Acer Aspire Revo R3600 review
Is Nvidia’s Ion chipset enough to give this netbook real desktop appeal? We examine the first one to come to market.
Netbooks have been an unquestionable phenomenon of the past year and the internal technology has been based on Intel or Via components. However, Nvidia is also trying to muscle in, using the graphical prowess of its Ion' chipset as a selling point.

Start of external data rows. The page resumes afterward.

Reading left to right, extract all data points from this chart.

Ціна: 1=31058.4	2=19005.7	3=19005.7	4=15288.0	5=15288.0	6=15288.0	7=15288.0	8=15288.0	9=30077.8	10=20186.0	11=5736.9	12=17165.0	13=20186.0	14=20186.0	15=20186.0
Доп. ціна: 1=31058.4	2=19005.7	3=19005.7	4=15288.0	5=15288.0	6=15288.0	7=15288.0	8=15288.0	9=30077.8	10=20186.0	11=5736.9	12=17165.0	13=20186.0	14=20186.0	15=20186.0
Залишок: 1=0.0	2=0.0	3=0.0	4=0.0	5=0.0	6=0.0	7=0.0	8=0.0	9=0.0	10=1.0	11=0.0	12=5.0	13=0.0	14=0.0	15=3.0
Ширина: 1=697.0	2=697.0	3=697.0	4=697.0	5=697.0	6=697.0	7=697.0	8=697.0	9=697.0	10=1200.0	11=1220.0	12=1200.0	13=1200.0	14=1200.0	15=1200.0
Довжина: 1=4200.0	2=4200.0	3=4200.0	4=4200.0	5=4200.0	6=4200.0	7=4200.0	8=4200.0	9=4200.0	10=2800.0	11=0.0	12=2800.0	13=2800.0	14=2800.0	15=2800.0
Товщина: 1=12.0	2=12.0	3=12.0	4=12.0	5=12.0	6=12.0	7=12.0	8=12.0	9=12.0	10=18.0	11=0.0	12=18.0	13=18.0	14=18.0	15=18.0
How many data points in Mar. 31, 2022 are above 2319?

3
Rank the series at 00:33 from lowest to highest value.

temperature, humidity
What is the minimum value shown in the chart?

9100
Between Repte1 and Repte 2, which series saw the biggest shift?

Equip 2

The Acer's Aspire Revo R3600 is not a netbook though it's a nettop essentially a desktop system based on netbook technology offering low cost and low power. Acer's machine is the first Ion based nettop to reach the market, so it's up to it to prove that nettop PCs can be useful for more than just web browsing - previous Atom-based models, with their integrated graphics from Intel, have lacked the grunt to play back high definition video smoothly, but our glimpses of pre-production Ion samples earlier this year gave us hope that nettops could find a niche as low-cost media devices.

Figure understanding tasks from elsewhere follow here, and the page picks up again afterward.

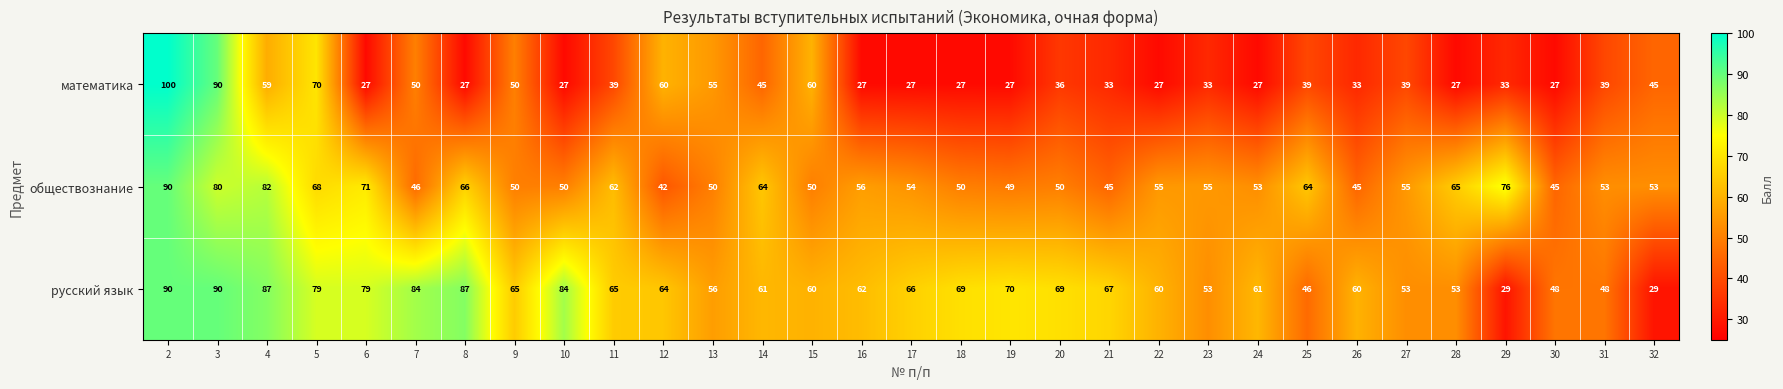

What is the approximate value of обществознание at 25, to the nearest 5?

65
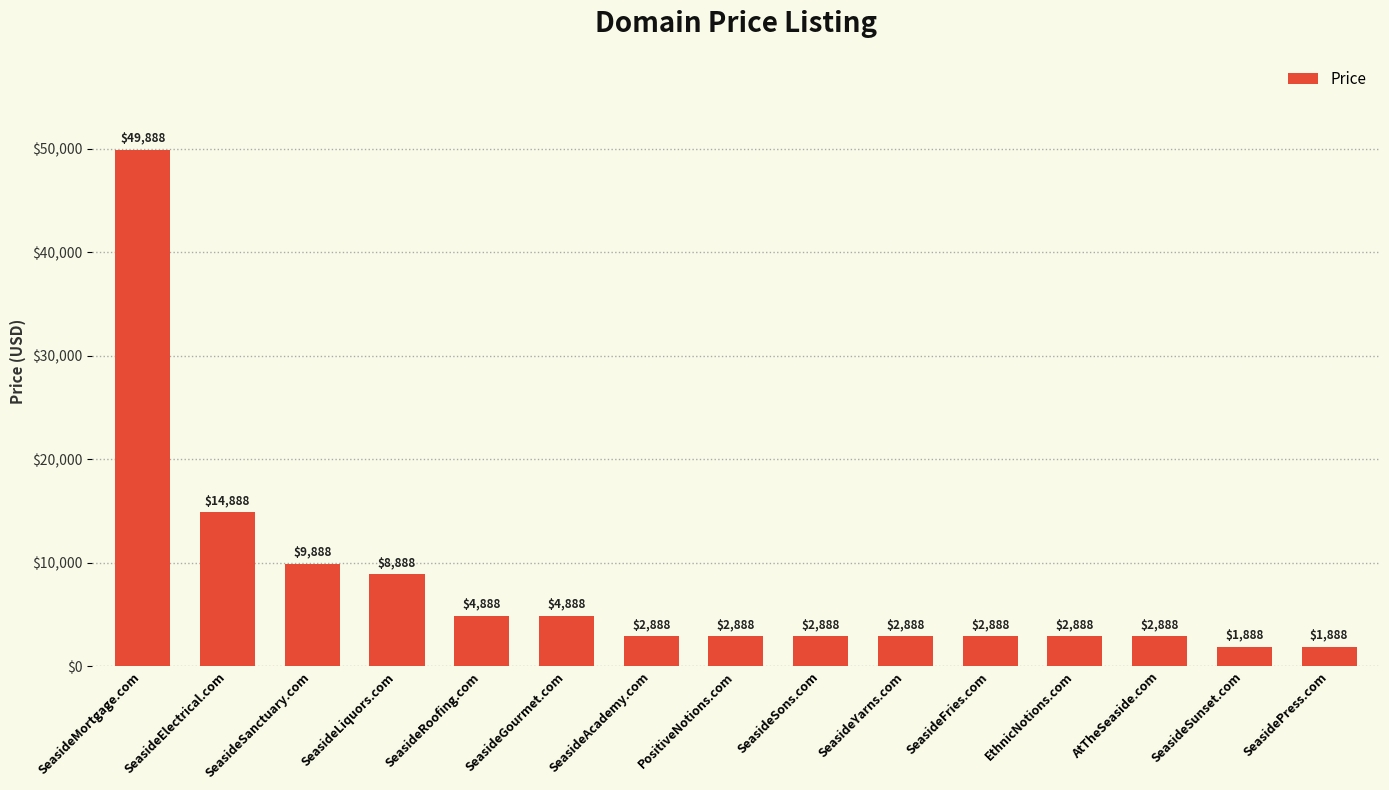

What is the difference between the maximum and minimum values?

48000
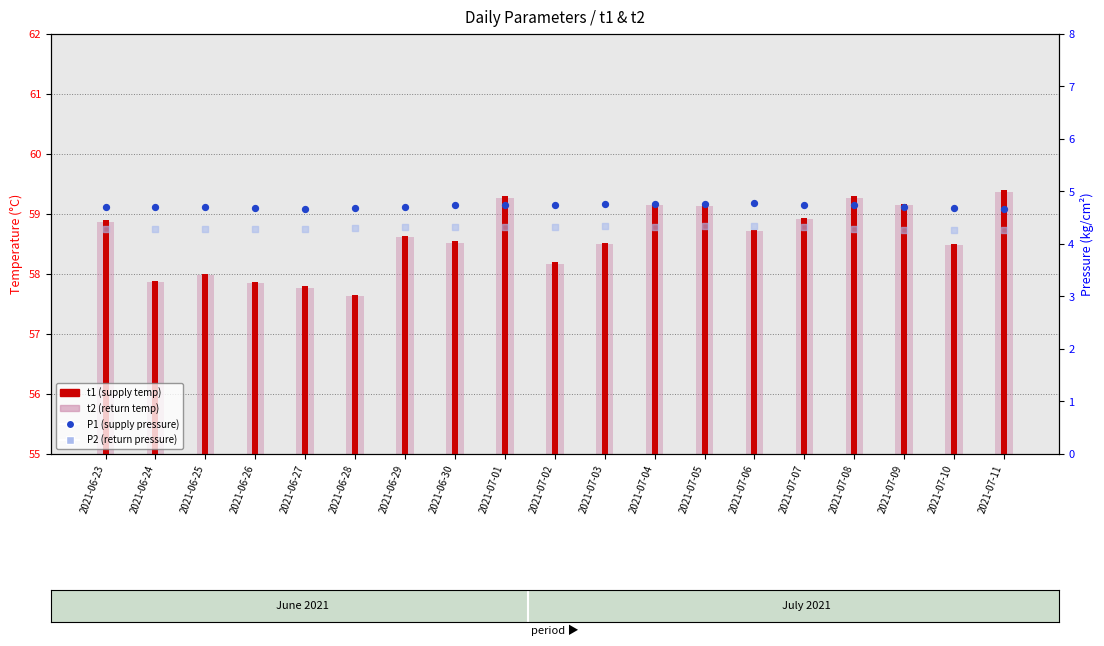

Which series has the widest spread of Y values?

t1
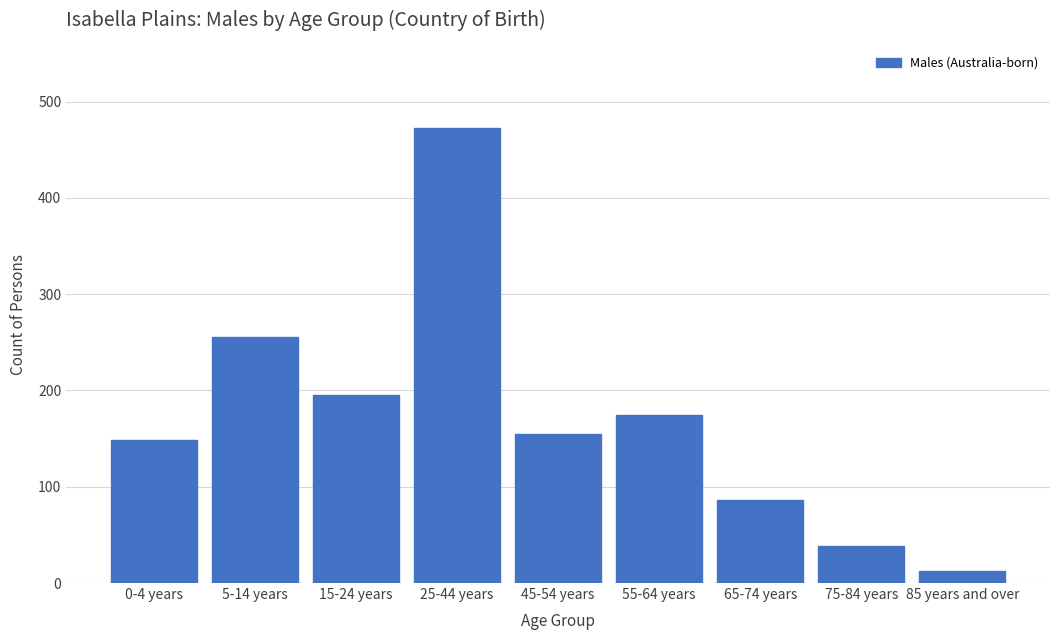

Reading left to right, what are all the values shown in this chart?

0-4 years=149	5-14 years=256	15-24 years=195	25-44 years=473	45-54 years=155	55-64 years=175	65-74 years=86	75-84 years=38	85 years and over=13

The good news is that Acer's implementation is just as successful. It pairs a 1.6GHz Atom 230 with Nvidia's GeForce 9400M graphics, resulting in a far more capable core specification than the Asus Eee Box. We ran a selection of 1080p videos and found that the graphics chip was more than capable of bearing the brunt of smooth decoding - provided you know how to enable GPU acceleration in your chosen software. It did drop a few frames here and there in crowded action scenes, but we only noticed when analysing footage statistically - to casual viewing our clips remained smooth.

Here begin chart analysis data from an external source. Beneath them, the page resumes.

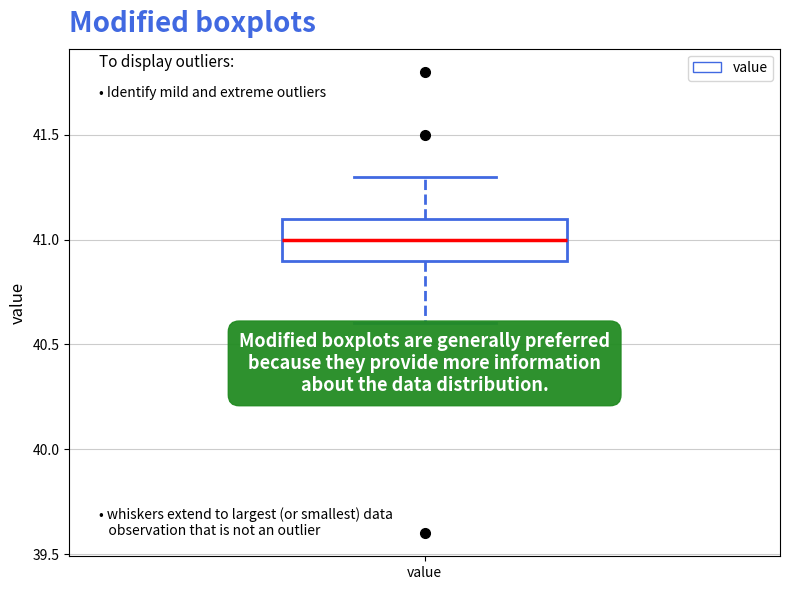

Transcribe this box plot: give where the median line is, the range the box spans, and where the two whiskers end, as read against the y-axis. The values are not printed on the chart, so give them approximately, as read against the axis.

median 41.0, box 40.9 to 41.1, whiskers 40.6 to 41.3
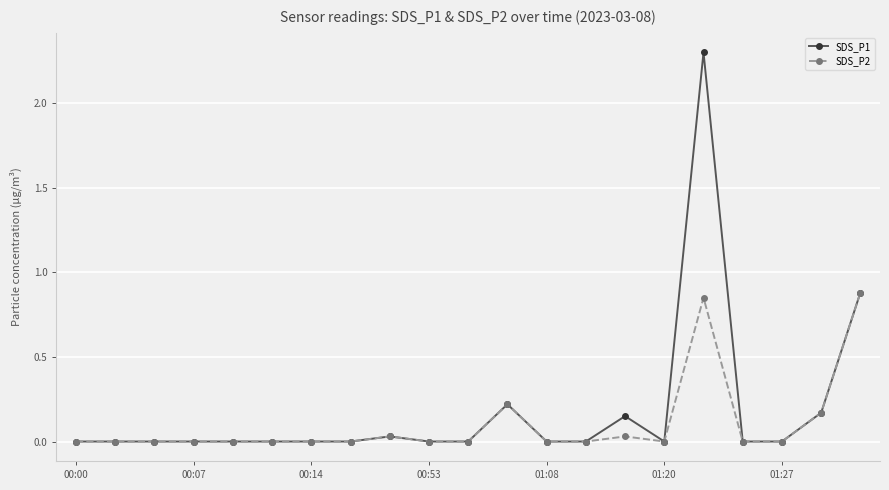

Which series has the largest range (max minus min)?

SDS_P1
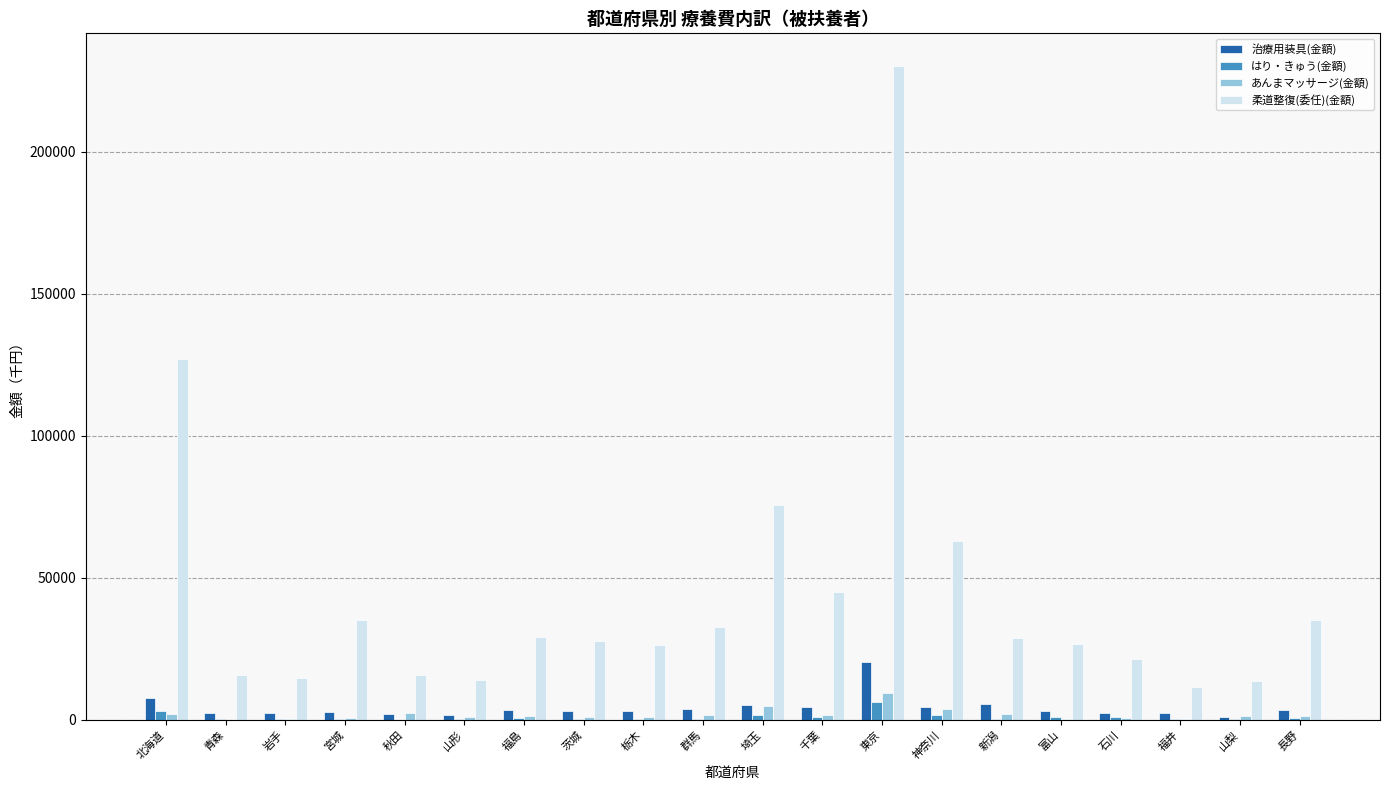

Are the bars horizontal?

No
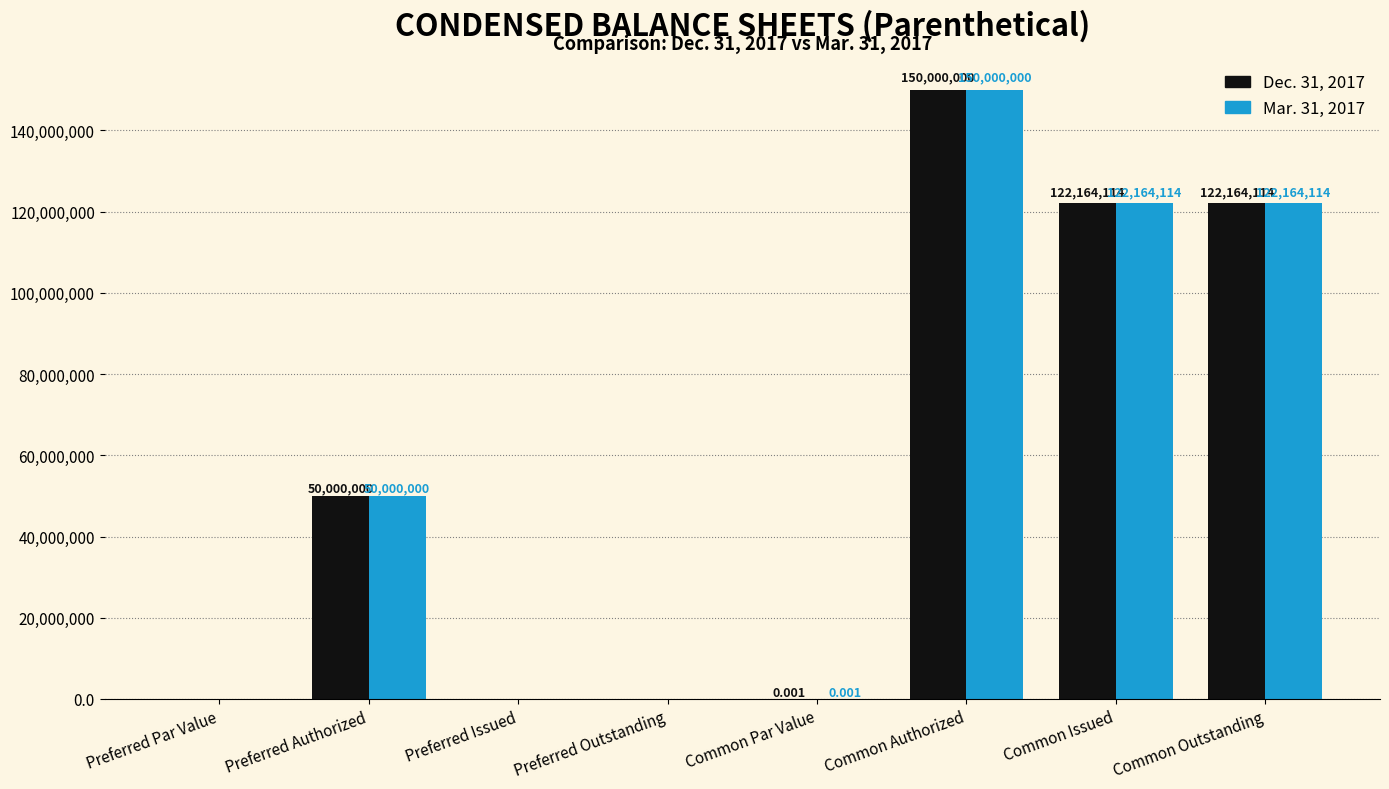

How many groups of bars are there?

8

We carried out our tests on a 22in TFT, but there's no reason why you can't connect this box an HD TV in the living room or office reception area, as the Revo comes complete with an HDMI output to go with the usual VGA port. And this media strength goes some way to justifying the choice of Vista Home Premium over the more popular XP Home or XP Pro.
It does, however, have a bearing on performance elsewhere. In our 2D benchmarks the Revo's Atom processor and 2GB of RAM scored lower than similar systems equipped with XP, and lower even than most current netbooks. An overall score of 0.29 rules out any tasks that require heavy multitasking.
The 217 exc VAT Vista version comes with a 160GB hard disk, an 802.11bg wireless module, Gigabit Ethernet and a 4-in-1 card reader on the front. There's also an eSATA port for cutting-edge external storage, as well as six USB ports scattered variously around the rear, top and front of the main body.